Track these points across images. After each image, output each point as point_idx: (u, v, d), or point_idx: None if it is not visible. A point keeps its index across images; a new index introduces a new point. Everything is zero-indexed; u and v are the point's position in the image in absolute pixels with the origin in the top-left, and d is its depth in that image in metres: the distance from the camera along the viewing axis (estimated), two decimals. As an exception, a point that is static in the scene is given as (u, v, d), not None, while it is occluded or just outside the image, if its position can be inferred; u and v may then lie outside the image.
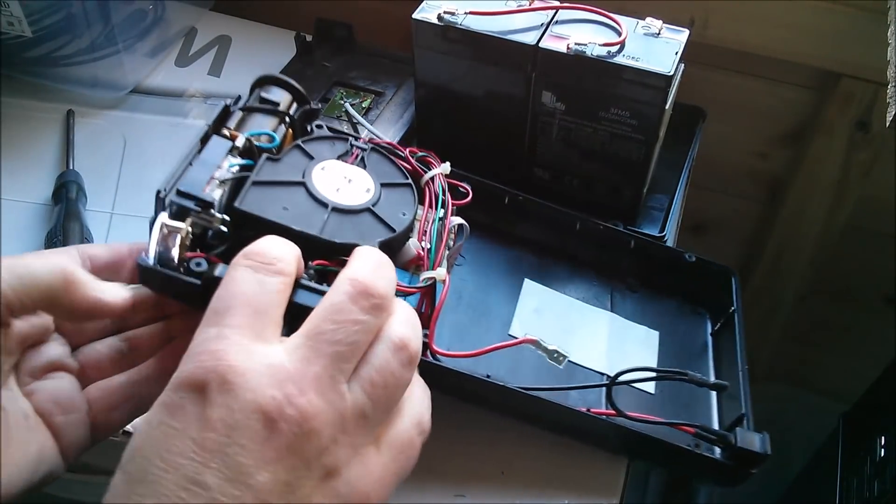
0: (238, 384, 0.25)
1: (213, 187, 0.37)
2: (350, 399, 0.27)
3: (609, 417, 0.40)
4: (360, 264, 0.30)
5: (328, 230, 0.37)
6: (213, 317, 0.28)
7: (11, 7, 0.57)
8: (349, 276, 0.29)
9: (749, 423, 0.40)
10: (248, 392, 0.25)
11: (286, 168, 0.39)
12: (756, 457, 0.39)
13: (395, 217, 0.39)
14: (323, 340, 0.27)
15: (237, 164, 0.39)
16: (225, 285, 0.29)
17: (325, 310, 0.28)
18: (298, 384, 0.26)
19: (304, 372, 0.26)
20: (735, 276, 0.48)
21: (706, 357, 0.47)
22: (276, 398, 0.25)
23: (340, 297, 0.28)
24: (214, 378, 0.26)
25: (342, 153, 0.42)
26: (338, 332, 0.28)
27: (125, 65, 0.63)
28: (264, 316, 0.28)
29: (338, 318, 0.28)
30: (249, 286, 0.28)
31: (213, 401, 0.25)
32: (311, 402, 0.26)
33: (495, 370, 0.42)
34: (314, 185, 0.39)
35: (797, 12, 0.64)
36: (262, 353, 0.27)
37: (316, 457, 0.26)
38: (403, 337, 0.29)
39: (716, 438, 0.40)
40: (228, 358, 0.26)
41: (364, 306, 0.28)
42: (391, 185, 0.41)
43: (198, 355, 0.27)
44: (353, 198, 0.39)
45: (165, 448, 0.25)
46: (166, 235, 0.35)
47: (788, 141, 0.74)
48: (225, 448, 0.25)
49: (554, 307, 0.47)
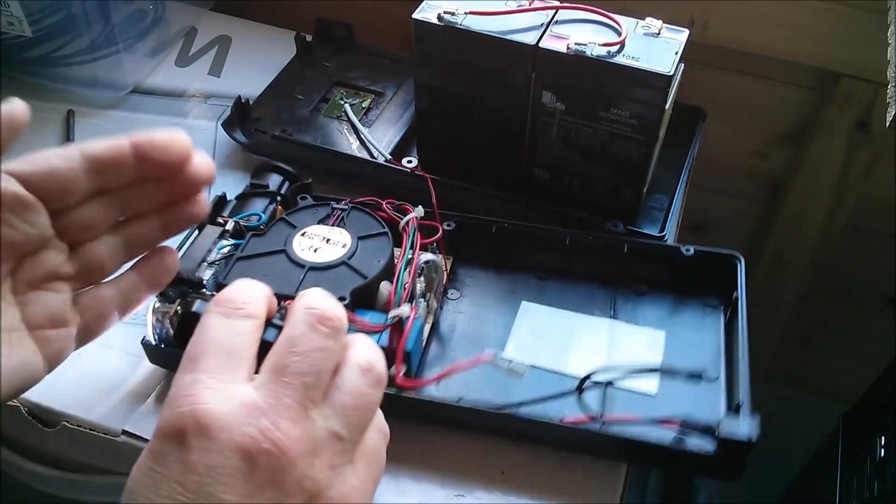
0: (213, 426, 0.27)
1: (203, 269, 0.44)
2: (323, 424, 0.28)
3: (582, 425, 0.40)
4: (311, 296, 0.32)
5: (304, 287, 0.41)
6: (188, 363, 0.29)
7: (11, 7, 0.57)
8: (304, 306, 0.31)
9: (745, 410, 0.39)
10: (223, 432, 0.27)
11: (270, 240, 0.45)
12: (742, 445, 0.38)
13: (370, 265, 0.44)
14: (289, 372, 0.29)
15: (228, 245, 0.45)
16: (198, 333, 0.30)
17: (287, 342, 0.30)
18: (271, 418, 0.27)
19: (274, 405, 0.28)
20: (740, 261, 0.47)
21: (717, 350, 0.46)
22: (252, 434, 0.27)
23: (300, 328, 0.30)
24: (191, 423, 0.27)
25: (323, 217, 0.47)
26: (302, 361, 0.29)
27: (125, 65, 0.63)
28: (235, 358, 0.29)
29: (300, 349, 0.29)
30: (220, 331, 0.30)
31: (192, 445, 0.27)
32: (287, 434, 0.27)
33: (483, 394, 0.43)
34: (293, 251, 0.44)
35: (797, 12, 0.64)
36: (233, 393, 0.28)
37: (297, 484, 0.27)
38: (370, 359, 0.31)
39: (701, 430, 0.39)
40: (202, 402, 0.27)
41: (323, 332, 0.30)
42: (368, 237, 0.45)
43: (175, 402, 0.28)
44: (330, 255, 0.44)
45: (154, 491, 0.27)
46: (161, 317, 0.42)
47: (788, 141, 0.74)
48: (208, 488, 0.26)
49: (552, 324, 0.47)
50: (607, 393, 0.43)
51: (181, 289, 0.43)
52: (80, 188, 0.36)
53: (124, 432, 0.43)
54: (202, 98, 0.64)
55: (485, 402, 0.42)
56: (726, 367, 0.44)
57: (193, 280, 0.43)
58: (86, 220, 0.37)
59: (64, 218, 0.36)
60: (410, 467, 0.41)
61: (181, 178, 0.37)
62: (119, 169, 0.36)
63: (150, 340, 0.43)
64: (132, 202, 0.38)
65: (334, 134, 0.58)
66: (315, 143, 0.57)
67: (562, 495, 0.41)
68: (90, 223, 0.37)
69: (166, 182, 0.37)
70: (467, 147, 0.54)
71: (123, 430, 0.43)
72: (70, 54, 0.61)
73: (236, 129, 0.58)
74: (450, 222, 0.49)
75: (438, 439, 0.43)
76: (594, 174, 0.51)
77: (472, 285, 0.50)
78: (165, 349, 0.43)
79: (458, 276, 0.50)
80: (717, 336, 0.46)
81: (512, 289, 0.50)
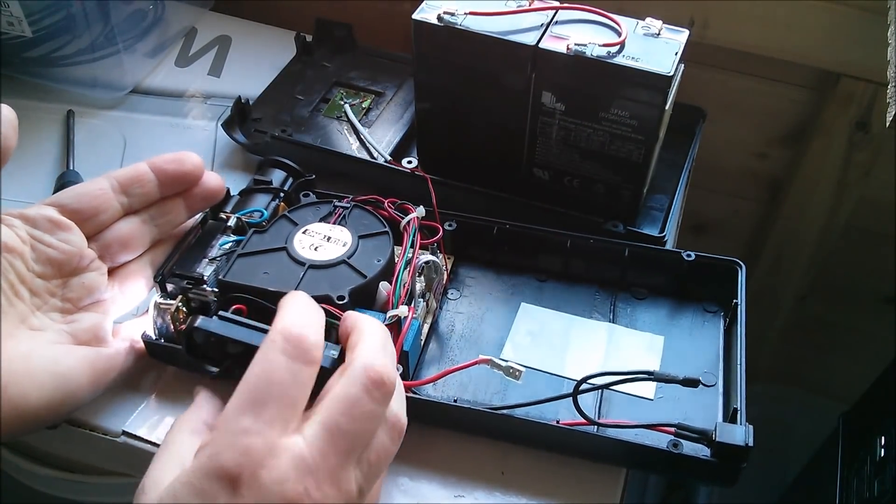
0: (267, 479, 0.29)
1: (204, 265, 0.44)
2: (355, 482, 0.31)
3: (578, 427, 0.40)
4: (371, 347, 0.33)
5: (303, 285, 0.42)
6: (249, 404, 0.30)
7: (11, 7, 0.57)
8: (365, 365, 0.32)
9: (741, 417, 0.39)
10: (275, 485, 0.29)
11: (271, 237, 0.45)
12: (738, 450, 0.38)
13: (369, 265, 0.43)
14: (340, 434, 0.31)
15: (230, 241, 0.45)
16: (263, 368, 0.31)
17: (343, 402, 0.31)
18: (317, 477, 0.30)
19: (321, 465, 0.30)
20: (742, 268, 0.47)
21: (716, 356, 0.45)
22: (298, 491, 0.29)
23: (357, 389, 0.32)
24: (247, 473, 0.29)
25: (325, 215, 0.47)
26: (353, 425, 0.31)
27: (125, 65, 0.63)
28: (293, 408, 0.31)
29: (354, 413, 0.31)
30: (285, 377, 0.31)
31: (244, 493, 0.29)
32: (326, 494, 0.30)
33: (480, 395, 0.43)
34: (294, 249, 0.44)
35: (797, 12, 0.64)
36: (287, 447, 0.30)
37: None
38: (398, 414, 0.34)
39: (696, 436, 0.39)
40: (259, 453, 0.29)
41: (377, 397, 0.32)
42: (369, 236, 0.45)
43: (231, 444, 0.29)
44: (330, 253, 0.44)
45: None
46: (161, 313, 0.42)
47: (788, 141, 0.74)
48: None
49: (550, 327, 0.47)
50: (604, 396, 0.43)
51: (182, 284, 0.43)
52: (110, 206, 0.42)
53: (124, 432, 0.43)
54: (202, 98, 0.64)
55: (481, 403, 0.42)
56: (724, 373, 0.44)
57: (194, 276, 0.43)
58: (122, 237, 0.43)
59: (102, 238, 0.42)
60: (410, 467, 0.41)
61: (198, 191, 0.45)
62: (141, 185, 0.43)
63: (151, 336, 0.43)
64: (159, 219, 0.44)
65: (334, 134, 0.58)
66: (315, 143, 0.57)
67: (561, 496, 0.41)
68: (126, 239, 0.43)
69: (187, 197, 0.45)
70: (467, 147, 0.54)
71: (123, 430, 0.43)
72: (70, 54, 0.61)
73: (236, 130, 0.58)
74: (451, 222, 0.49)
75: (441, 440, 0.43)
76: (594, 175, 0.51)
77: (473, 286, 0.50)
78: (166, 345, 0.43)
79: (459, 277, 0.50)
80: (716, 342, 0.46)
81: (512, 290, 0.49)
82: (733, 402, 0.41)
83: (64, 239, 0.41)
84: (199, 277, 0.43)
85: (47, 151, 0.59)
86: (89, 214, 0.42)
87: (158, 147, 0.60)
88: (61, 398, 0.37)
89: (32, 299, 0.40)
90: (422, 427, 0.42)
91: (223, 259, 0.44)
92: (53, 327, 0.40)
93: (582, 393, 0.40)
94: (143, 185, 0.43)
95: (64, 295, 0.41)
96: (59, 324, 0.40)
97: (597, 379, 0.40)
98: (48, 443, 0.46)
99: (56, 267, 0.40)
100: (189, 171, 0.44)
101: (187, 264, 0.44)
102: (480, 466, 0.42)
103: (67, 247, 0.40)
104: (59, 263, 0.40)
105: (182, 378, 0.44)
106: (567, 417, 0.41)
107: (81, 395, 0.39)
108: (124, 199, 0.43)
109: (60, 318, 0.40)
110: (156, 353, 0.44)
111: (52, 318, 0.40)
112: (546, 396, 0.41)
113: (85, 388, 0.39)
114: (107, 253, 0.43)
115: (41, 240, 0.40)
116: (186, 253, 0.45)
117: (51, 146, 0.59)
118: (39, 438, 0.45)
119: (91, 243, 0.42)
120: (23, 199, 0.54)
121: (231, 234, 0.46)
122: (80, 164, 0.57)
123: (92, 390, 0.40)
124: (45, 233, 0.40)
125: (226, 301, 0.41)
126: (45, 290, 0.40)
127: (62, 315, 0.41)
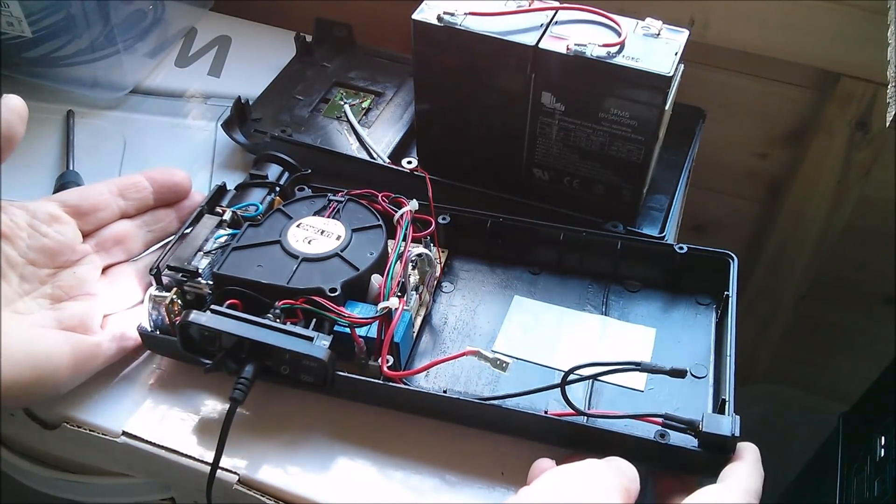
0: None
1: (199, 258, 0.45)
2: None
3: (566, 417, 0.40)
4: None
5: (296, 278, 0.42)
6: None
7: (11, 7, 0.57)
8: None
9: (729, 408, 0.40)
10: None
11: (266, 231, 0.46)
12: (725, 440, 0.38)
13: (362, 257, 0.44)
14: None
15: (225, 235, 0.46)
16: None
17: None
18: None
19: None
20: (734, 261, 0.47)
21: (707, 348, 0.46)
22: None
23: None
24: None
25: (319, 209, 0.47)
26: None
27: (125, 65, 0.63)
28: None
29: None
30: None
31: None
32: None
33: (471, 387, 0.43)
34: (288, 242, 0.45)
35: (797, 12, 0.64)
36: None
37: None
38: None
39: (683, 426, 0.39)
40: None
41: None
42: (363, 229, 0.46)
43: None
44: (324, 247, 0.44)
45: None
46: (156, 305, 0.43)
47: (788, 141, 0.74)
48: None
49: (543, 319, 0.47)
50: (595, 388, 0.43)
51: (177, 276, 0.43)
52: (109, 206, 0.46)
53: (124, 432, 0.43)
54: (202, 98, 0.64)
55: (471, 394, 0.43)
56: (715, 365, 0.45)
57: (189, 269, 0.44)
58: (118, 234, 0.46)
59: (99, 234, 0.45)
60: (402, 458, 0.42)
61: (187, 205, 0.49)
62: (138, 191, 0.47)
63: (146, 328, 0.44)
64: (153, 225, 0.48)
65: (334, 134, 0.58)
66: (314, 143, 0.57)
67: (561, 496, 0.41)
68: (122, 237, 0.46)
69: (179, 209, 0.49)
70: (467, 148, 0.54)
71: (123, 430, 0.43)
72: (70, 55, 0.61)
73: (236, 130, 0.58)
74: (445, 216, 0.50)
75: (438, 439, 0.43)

• • • •

#### THE PROBLEM
In the entries above, the lines from the one bearing "32: (311, 402, 0.26)" up to and including the one bearing "48: (225, 448, 0.25)" should be transcribed exactly; no other line is wanted.

#### RESULT OF THIS TASK
32: (311, 402, 0.26)
33: (495, 370, 0.42)
34: (314, 185, 0.39)
35: (797, 12, 0.64)
36: (262, 353, 0.27)
37: (316, 457, 0.26)
38: (403, 337, 0.29)
39: (716, 438, 0.40)
40: (228, 358, 0.26)
41: (364, 306, 0.28)
42: (391, 185, 0.41)
43: (198, 355, 0.27)
44: (353, 198, 0.39)
45: (165, 448, 0.25)
46: (166, 235, 0.35)
47: (788, 141, 0.74)
48: (225, 448, 0.25)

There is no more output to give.